GMM

Introduction

It’a a very simple and trivial derivation for GMM. The PDF version is in my Github Notes Page, where you can give me a precious star if you think it’s useful for you and I’ll appreciate it :)

Content

  1. Likelihood [Link]
  2. EM derivation [Link]
  3. EM solution for GMM [Link]
  4. Image segmentation through GMM [Link]
  5. Multi-component GMM [Link]

Likelihood

The likelihood function in GMM for each observation $x_i$ is,

\[P(x_i\mid \theta)=\sum_{k=1}^{K}\pi_k f_k(x_i;\mu_k,\sigma^2_k)=\sum_{k=1}^{K}\pi_k \Phi_k(x_i;\mu_k,\sigma^2_k)\]

Under the independence of pixel assumption, the likelihhod is,

\[L(\theta)=P(x\mid\theta)=\prod_i P(x_i\mid\theta)=\prod_i\sum_{k=1}^{K}\pi_k \Phi_k(x_i;\mu_k,\sigma^2_k)\]

Then log-likelihood

\[l(\theta) = \log L(\theta)=\sum_i \log(\sum_{k=1}^{K}\pi_k \Phi_k(x_i;\mu_k,\sigma^2_k))\]

we can note here we have a log-summation which is difficult to solve in MLE.

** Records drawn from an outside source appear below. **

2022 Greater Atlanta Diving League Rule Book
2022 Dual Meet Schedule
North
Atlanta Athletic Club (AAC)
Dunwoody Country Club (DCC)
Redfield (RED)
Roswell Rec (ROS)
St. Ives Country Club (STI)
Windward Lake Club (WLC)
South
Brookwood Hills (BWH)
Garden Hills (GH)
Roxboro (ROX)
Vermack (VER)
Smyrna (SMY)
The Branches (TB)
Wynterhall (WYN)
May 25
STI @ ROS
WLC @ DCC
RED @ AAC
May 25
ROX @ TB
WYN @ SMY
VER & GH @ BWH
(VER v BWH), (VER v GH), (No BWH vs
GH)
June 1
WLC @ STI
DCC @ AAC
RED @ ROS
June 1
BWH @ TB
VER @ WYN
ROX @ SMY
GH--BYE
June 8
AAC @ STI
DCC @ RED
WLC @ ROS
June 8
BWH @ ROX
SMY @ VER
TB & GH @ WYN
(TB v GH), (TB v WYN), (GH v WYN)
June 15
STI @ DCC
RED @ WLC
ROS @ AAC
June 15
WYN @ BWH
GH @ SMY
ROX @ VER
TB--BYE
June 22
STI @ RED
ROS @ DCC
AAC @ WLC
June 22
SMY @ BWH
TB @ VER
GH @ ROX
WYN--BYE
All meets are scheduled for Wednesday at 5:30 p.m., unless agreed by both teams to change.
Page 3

Introduce a latent variable $Z$

To address the problem above, we introuduce a latent variable $Z$, where $Z_i=k$ implies $i_{th}$ observation belonging to $k_{th}$ class.

\[P(x_i\mid \theta)=\sum_kP(x_i,Z_i=k\mid \theta)=\sum_k P(Z_i=k\mid \theta)P(x_i\mid Z_i=k,\theta)=\sum_k\pi_k \Phi_k(x_i;\mu_k,\sigma^2_k)\]

Prior distribution

We can find that the prior distribution of $Z$ is,

\[P(Z_i=k\mid \theta)=\pi_k\]

Posterior distribution

And the posterior of $Z$ is,

\[P(Z_i=k\mid x_i,\theta)=\frac{P(Z_i=k\mid\theta)P(x_i\mid z_i=k,\theta)}{\int_l P(Z_i=l\mid\theta)P(x_i\mid z_i=l,\theta)}\]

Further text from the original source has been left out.